• _Task description_: In the mailing list reply about slow Mac OS X logins with OpenLDAP, how must users make changes to directory data?

• _Page excerpt_:
----------------------------------------

[Date Prev][Date Next] [Chronological] [Thread] [Top]

Re: MacOS X logins very, very slow or failing with Openldap 2.1.23...





--On Tuesday, November 25, 2003 4:48 PM -0500 Everette Gray Allen <Everette_Allen@ncsu.edu> wrote:

So do you restrict users so they can only read their own data?

We are trying to do this using:
access to *
         by self read
         by anonymous auth

access to dn.regex="uid=(.*),ou=people,dc=ncsu,dc=edu"
         by dn.regex="$1" read
         by anonymous auth
and saslauthd for simple binds.

it works if I code the dn and password in directory setup but I can not
see another way to do it.

Well, there are two different things here:

1) OS X logins - For this, we expose posixAccount attributes via anonymous bind to a specific range of IP addresses. Note that since we are using K5 for our authentication, there is no need for them to query any password attributes from the directory system.

2) User authentication once they are logged in: Users can see any information available to the 'stanford visible' subset of information at Stanford University via SASL/GSSAPI binds. We do not allow users to modify or change directory data directly, they must use a web-based frontend utility to make those types of changes.

--Quanah

--
Quanah Gibson-Mount
Principal Software Developer
ITSS/TSS/Computing Systems
ITSS/TSS/Infrastructure Operations
Stanford University
GnuPG Public Key: http://www.stanford.edu/~quanah/pgp.html

----------------------------------------

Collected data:
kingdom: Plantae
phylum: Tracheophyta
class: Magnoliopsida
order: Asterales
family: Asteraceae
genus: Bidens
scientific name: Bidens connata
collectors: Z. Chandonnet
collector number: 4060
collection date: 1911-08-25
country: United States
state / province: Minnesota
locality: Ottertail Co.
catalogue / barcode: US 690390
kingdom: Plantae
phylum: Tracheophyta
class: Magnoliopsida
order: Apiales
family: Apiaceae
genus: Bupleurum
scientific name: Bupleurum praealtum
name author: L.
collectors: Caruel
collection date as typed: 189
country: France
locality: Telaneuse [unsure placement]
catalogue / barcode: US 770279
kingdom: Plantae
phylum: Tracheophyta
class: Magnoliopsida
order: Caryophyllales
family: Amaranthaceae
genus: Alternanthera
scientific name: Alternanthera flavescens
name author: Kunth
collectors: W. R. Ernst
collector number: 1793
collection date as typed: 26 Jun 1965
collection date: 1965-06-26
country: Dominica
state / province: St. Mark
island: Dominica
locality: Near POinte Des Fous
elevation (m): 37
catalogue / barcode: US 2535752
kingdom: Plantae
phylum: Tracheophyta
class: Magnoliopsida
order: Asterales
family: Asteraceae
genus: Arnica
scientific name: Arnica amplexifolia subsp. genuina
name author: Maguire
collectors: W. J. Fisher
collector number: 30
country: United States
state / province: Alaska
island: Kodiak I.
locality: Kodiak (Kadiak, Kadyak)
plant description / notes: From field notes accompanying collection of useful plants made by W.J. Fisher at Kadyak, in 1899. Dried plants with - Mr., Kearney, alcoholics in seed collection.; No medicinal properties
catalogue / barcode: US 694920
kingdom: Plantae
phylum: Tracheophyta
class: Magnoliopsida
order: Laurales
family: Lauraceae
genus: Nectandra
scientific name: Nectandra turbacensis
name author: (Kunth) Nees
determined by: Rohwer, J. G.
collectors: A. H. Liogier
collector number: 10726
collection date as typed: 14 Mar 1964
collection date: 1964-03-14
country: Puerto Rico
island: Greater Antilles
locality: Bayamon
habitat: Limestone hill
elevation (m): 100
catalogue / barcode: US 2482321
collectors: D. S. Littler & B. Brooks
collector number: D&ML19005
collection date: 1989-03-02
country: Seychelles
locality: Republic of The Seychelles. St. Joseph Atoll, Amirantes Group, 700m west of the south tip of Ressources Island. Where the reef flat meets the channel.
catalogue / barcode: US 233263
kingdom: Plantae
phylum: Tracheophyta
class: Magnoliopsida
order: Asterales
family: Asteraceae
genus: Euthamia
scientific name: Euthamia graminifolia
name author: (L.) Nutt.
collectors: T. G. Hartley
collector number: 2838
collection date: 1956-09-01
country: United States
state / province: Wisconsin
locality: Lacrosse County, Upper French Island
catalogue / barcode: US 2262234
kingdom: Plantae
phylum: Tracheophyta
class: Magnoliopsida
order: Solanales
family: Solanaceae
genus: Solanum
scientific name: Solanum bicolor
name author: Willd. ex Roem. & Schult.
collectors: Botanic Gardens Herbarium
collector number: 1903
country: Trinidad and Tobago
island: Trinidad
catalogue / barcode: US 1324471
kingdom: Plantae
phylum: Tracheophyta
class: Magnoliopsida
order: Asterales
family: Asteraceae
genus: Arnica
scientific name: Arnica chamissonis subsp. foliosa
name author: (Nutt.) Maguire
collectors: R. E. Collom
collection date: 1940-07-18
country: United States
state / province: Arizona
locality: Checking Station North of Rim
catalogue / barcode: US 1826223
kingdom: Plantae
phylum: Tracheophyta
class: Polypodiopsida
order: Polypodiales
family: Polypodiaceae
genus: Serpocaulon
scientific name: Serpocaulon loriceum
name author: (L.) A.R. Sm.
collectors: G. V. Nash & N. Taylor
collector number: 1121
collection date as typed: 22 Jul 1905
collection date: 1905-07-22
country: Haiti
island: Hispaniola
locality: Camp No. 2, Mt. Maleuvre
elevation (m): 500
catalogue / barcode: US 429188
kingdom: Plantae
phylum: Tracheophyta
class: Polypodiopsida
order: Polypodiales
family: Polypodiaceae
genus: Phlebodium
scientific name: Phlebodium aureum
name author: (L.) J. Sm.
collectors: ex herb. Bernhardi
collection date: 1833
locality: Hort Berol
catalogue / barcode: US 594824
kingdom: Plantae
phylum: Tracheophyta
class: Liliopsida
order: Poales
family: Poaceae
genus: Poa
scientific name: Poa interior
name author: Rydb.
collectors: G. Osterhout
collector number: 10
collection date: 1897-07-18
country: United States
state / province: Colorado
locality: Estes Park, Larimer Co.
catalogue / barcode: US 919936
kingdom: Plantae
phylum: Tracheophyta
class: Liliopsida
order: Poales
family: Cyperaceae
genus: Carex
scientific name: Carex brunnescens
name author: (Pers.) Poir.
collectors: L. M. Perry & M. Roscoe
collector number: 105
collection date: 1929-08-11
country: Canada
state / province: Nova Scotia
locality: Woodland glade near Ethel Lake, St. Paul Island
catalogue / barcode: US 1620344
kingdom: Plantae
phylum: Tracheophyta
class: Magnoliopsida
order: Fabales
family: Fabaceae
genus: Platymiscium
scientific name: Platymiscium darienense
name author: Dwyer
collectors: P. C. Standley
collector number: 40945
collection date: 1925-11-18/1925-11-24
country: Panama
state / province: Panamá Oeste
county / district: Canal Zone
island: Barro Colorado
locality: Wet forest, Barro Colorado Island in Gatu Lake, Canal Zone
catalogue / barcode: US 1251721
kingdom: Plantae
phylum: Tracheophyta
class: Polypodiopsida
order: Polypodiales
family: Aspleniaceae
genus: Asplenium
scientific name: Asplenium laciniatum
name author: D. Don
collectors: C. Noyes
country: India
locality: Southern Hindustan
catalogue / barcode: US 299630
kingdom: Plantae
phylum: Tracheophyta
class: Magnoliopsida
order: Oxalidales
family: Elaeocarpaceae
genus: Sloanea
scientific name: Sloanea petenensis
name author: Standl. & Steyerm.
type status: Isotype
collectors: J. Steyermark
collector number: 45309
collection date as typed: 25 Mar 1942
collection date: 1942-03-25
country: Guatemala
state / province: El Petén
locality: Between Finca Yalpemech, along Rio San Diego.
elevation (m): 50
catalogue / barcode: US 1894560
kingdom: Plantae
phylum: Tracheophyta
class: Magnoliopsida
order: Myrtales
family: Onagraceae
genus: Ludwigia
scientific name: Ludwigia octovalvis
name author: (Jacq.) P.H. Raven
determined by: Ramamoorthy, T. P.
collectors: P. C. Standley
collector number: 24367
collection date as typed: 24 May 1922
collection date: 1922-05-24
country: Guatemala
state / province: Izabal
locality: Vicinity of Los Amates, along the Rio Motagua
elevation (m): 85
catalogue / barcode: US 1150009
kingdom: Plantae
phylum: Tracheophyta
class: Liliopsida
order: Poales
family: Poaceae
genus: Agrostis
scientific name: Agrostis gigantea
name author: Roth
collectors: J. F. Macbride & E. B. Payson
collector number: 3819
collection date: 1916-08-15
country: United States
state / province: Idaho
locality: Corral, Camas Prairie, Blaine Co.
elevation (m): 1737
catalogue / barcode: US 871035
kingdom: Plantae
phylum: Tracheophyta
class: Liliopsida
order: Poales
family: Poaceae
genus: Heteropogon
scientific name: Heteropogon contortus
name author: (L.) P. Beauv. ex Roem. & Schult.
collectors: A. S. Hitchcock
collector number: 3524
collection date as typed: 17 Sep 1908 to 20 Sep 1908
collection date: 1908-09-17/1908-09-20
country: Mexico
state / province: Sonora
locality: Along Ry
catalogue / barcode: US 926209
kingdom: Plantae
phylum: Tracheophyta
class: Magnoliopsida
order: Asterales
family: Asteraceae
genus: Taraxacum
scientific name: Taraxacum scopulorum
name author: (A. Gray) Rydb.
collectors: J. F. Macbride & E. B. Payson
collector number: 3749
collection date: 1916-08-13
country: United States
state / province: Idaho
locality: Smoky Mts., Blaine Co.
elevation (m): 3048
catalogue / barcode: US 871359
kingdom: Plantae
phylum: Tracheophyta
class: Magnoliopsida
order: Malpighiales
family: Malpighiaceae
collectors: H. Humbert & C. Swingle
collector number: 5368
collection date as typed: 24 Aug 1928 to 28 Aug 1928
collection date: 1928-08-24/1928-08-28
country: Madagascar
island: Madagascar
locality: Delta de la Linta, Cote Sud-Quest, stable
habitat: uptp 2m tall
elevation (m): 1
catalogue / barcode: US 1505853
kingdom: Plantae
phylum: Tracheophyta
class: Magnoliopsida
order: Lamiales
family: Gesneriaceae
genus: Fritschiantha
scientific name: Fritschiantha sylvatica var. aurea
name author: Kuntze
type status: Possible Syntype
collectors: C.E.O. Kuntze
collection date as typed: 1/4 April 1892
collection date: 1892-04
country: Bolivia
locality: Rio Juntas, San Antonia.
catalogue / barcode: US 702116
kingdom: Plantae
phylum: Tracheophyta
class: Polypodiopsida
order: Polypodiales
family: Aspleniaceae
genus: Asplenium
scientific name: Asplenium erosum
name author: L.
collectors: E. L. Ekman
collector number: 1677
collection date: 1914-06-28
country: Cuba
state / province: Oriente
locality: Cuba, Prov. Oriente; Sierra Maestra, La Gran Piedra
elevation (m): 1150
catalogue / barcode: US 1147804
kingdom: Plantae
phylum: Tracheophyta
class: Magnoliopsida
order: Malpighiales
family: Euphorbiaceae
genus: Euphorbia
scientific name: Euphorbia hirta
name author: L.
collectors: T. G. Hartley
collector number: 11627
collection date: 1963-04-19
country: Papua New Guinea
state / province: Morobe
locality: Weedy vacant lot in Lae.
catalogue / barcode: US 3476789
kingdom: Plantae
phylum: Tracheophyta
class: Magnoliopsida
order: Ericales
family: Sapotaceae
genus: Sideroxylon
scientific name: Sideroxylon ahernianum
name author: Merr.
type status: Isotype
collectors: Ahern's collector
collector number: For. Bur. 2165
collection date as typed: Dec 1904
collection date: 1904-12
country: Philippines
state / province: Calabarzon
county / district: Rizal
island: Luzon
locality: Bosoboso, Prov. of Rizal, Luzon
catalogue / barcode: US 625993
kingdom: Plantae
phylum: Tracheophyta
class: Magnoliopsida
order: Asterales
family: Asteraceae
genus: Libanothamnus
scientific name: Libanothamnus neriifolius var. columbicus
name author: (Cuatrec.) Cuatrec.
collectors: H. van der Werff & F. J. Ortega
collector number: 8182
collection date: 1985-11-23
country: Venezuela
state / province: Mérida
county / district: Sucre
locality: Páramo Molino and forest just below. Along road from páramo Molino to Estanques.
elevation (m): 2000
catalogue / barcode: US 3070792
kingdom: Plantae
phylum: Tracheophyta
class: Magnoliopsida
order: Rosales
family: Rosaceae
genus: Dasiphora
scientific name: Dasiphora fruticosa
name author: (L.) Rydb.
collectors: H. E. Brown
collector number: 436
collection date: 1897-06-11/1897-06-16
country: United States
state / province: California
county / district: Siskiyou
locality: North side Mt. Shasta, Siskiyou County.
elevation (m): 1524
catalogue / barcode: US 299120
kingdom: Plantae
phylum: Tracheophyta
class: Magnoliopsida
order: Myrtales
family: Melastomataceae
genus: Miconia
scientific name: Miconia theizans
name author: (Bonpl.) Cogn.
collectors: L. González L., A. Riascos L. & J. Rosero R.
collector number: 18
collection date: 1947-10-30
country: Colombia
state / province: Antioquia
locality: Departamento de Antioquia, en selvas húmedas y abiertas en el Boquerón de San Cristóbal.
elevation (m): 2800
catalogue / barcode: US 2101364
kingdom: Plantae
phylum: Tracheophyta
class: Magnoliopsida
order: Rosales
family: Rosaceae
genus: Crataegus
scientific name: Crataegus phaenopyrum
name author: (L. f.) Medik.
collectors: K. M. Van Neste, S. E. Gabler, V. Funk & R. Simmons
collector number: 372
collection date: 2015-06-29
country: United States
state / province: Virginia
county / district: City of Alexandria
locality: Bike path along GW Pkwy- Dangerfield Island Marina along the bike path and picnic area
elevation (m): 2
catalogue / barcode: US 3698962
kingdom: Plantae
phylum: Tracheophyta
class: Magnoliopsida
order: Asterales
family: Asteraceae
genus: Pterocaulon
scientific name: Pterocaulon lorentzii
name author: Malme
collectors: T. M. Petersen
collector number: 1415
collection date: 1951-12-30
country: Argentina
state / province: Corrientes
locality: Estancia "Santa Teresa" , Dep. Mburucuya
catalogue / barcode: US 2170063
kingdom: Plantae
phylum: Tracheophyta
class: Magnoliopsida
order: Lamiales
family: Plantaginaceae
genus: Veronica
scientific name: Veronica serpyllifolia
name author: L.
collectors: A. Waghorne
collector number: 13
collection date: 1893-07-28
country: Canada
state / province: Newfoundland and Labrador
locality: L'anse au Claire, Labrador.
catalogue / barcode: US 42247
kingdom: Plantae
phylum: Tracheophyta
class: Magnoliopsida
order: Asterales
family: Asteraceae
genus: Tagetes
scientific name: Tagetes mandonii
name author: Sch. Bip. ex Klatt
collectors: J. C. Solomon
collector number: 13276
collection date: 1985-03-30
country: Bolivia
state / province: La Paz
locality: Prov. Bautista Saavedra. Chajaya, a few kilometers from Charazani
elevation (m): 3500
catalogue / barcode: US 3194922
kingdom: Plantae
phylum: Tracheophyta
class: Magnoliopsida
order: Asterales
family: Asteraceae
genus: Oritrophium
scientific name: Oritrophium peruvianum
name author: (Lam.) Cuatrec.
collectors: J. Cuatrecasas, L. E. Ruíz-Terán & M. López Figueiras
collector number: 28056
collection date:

----------------------------------------

• _Problem solution_: They must use a web-based frontend utility.